Le film s’inspire librement de Théorème (1968) de Pier Paolo Pasolini, mais en inversant la dynamique : au lieu d’un visiteur mystérieux qui précipite la famille dans le chaos, c’est une immigrée bien intentionnée qui tente de la ramener à la raison. Cependant, cette tentative se révèle complexe, car Farrah porte elle-même un lourd fardeau, révélé seulement à la fin du film, tel un retournement de situation artificiel.
Tykwer multiplie les audaces formelles, notamment à travers des séquences musicales surprenantes et des incursions dans l’animation. Ces moments, bien que parfois déconcertants, témoignent d’une ambition démesurée et d’un refus du bon goût. Le réalisateur semble vouloir provoquer, choquer, et interroger les conventions narratives. On assiste ainsi à des personnages qui se mettent à chanter des extraits de Bohemian Rhapsody entourés de danseurs, ou à des transformations visuelles abruptes qui plongent le spectateur dans un univers psychédélique.
Le personnage de Tim, interprété par Lars Eidinger, est particulièrement frappant. Il incarne à lui seul les contradictions du film : un intellectuel progressiste qui se déshabille à chaque retour à la maison, un homme en perpétuel mouvement qui semble incapable de trouver sa place. Eidinger, l’un des meilleurs acteurs allemands de sa génération, se livre avec une aisance ludique, comme s’il s’était préparé à ce rôle pendant des mois.

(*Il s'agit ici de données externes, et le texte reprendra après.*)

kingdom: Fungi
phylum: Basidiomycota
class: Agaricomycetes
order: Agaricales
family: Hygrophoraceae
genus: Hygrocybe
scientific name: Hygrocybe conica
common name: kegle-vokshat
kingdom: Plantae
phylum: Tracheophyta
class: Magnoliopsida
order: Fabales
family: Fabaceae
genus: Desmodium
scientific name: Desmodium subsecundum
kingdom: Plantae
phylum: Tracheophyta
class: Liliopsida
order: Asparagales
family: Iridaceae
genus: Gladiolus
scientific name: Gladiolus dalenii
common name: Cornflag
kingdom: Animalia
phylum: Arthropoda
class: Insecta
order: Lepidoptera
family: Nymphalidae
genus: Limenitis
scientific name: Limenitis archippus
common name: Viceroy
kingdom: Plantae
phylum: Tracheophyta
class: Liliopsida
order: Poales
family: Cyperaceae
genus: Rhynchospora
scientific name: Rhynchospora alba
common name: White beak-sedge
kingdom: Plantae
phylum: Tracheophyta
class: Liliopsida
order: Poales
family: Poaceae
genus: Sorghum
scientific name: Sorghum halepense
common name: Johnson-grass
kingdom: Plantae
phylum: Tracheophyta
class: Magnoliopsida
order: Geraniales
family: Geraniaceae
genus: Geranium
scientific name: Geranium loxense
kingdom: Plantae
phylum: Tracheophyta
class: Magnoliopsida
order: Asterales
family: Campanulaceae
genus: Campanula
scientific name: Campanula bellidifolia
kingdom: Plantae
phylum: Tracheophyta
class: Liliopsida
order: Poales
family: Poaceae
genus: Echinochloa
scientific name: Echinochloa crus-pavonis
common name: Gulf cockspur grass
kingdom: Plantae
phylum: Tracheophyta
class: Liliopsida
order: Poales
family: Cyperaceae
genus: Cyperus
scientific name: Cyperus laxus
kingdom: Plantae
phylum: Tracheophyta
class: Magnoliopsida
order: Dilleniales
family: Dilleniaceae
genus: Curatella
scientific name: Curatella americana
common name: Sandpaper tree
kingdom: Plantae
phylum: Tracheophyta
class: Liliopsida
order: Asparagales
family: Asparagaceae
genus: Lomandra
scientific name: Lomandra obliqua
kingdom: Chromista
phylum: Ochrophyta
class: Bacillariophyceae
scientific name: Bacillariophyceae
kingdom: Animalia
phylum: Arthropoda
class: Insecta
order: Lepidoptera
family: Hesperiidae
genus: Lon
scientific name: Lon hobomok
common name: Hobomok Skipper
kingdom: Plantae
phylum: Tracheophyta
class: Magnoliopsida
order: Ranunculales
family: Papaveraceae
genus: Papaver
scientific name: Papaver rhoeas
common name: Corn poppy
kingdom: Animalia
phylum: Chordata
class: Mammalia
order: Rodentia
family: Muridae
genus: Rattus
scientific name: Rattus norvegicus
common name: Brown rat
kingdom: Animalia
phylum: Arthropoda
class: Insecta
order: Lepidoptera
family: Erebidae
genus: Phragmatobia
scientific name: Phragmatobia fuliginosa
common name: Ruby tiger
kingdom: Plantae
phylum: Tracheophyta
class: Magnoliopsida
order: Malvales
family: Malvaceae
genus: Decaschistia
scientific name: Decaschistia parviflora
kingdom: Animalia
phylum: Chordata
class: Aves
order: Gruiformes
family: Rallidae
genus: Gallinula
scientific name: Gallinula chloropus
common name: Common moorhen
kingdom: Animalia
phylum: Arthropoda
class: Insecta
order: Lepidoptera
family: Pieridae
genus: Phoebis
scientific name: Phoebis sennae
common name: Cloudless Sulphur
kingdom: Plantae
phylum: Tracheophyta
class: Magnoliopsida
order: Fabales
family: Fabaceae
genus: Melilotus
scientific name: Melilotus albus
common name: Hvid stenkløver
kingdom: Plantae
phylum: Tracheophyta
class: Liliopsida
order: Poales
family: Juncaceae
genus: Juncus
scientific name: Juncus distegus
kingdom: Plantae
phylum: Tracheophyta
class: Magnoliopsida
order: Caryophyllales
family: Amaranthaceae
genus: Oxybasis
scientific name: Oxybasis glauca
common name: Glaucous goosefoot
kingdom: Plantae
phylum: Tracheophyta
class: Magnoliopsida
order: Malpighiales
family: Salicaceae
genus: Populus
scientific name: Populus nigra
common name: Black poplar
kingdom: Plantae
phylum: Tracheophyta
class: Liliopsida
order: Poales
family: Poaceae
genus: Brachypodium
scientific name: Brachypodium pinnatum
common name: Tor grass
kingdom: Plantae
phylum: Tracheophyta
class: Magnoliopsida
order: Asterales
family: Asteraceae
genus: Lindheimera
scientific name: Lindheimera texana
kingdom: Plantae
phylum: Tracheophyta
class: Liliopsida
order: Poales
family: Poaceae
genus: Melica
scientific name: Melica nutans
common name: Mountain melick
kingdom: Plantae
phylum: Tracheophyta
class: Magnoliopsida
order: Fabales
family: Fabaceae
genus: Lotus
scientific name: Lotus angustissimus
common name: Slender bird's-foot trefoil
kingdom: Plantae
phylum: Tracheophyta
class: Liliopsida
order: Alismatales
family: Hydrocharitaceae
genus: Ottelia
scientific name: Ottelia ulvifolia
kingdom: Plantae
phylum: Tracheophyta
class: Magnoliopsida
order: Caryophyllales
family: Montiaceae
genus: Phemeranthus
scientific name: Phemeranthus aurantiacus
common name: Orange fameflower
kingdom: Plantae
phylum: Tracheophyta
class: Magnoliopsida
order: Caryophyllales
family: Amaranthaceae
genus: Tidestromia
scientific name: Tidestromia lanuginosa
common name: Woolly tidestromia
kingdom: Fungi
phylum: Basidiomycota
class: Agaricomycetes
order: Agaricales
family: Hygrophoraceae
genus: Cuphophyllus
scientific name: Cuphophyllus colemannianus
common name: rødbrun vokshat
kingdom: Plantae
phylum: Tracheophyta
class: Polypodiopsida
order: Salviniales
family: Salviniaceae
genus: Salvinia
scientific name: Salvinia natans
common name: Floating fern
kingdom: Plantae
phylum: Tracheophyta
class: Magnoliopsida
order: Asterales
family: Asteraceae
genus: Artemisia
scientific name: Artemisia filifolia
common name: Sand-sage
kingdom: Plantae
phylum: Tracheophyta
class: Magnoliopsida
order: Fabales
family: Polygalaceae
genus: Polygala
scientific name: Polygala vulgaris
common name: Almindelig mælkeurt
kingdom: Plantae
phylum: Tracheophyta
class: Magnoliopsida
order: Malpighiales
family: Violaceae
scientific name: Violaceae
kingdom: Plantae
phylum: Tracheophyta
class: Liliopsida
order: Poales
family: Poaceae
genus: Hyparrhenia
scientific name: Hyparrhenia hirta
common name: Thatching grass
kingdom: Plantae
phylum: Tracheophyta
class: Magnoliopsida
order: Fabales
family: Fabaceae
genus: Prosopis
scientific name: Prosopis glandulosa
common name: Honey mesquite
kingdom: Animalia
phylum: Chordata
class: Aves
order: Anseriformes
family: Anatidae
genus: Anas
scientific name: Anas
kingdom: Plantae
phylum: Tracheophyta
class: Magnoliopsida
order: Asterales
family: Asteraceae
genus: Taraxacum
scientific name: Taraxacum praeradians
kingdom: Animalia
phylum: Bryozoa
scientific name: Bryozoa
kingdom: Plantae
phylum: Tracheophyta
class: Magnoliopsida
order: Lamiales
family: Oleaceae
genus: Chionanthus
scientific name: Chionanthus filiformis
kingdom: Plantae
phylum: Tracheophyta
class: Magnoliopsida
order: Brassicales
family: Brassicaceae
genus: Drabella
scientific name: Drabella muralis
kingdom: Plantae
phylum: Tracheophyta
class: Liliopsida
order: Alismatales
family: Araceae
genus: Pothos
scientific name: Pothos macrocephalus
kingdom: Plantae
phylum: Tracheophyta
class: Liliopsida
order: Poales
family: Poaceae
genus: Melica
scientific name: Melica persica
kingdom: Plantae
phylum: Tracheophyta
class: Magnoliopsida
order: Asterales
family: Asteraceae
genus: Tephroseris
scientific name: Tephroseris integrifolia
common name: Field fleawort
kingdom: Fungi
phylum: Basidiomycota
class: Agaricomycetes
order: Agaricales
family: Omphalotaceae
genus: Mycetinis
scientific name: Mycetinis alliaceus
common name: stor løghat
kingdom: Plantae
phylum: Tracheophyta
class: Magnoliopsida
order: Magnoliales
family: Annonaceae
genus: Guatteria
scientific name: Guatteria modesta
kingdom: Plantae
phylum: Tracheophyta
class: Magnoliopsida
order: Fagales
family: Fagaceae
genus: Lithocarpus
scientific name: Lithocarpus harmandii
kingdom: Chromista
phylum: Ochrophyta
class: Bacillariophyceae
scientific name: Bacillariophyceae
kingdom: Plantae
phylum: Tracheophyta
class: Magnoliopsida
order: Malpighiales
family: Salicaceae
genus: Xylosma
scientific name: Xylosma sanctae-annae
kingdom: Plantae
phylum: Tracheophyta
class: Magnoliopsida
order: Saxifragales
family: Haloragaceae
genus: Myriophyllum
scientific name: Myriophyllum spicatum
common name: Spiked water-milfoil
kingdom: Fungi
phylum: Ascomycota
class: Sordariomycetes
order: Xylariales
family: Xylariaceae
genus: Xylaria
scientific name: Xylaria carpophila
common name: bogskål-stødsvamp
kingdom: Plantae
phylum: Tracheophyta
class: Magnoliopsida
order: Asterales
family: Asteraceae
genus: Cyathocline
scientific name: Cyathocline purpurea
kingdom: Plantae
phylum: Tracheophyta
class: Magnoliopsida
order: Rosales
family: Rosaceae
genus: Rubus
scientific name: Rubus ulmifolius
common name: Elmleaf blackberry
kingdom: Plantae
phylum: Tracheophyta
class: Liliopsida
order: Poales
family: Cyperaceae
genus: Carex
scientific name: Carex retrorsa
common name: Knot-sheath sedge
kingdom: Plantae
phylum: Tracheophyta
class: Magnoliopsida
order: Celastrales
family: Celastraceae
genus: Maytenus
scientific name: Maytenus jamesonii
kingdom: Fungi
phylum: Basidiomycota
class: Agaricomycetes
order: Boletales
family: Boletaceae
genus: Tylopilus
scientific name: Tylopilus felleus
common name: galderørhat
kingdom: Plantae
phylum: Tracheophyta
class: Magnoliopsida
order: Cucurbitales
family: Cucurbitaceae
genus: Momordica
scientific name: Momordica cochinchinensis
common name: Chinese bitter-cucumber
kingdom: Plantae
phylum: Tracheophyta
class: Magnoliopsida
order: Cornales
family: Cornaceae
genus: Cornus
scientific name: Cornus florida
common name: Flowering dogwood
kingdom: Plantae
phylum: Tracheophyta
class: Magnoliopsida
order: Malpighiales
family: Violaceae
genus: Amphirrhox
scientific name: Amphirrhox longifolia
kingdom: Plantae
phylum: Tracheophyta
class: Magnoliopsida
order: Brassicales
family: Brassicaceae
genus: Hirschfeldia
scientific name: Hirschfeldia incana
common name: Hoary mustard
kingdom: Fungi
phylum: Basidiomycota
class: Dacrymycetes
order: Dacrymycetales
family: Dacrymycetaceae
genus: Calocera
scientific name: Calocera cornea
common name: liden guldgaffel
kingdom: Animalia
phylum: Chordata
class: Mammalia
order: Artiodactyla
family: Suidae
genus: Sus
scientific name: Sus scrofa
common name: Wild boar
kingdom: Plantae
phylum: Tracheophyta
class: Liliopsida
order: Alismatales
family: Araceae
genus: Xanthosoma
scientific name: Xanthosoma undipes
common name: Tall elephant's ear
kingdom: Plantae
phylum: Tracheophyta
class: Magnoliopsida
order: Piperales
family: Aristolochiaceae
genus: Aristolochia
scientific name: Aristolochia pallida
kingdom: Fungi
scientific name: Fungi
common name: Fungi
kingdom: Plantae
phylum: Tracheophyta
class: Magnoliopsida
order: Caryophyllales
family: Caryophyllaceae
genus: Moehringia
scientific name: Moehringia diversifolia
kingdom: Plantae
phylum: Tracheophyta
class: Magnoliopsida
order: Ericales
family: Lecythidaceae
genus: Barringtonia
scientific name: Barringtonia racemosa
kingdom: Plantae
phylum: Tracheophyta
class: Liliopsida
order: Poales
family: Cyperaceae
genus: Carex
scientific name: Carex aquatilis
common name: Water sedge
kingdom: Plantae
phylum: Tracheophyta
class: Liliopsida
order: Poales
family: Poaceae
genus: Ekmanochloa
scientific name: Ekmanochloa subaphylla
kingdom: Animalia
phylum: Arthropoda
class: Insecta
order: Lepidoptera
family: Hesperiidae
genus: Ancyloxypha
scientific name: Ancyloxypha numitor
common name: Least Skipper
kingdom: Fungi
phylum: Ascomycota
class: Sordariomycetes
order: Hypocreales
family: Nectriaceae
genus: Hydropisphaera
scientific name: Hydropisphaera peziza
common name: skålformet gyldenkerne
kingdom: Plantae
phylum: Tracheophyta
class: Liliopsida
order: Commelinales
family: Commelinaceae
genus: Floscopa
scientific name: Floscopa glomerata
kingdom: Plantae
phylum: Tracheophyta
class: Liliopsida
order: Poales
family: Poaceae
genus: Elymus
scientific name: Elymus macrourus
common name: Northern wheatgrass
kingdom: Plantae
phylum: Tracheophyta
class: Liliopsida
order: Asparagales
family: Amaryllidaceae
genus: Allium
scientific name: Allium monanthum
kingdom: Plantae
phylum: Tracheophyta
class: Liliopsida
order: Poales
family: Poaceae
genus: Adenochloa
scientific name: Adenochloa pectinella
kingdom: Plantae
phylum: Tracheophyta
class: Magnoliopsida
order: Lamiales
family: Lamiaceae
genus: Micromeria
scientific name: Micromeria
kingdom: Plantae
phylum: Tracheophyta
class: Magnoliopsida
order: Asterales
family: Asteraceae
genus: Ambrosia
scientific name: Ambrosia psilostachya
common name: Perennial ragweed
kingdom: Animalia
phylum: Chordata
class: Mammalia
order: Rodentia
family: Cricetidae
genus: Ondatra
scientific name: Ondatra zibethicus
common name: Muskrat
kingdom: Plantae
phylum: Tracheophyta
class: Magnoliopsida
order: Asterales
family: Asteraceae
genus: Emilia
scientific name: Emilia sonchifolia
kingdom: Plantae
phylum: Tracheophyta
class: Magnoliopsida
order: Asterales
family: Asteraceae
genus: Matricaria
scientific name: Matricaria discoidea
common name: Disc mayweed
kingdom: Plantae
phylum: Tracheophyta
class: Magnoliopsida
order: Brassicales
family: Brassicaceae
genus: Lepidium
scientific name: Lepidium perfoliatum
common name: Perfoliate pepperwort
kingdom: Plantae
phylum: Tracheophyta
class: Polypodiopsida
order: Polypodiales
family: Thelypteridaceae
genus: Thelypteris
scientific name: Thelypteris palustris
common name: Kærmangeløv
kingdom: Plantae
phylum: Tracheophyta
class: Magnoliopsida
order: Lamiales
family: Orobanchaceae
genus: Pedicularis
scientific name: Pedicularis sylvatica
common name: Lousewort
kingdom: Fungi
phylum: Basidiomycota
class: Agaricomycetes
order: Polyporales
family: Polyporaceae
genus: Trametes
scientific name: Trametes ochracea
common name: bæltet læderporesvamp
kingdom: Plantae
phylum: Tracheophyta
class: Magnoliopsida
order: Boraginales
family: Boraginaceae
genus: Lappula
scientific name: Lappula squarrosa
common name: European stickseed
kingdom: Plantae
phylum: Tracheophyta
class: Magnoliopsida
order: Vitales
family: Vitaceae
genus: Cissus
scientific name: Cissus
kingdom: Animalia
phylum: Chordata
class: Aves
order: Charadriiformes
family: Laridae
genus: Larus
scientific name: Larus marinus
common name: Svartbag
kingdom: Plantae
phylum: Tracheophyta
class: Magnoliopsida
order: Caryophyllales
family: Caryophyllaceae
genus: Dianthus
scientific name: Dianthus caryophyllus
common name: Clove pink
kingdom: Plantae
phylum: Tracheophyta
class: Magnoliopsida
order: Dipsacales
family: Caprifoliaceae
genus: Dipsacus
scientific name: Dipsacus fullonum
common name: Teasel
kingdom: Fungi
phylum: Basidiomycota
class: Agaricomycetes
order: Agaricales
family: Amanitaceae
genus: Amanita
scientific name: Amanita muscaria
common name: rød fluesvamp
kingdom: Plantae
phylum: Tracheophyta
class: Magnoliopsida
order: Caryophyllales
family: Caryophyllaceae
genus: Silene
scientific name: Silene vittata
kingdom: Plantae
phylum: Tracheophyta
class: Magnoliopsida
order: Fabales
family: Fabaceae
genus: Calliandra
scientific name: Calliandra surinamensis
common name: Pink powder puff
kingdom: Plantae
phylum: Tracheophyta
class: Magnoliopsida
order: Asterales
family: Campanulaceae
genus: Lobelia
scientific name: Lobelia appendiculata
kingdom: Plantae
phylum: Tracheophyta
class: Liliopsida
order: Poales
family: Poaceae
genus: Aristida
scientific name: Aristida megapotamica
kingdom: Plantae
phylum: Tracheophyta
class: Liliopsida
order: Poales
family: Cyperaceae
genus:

Lumière est un film qui ne laisse pas indifférent. Il dérange, il agace, il fascine. Il est difficile de dire si Tykwer cherche réellement à dénoncer les travers de la société allemande contemporaine, ou s’il se contente de les parodier. Quoi qu’il en soit, il a réussi à créer une œuvre singulière, qui témoigne de sa liberté de ton et de son refus des compromis. Le film est à l’affiche dans les cinémas hongrois à partir du 23 octobre.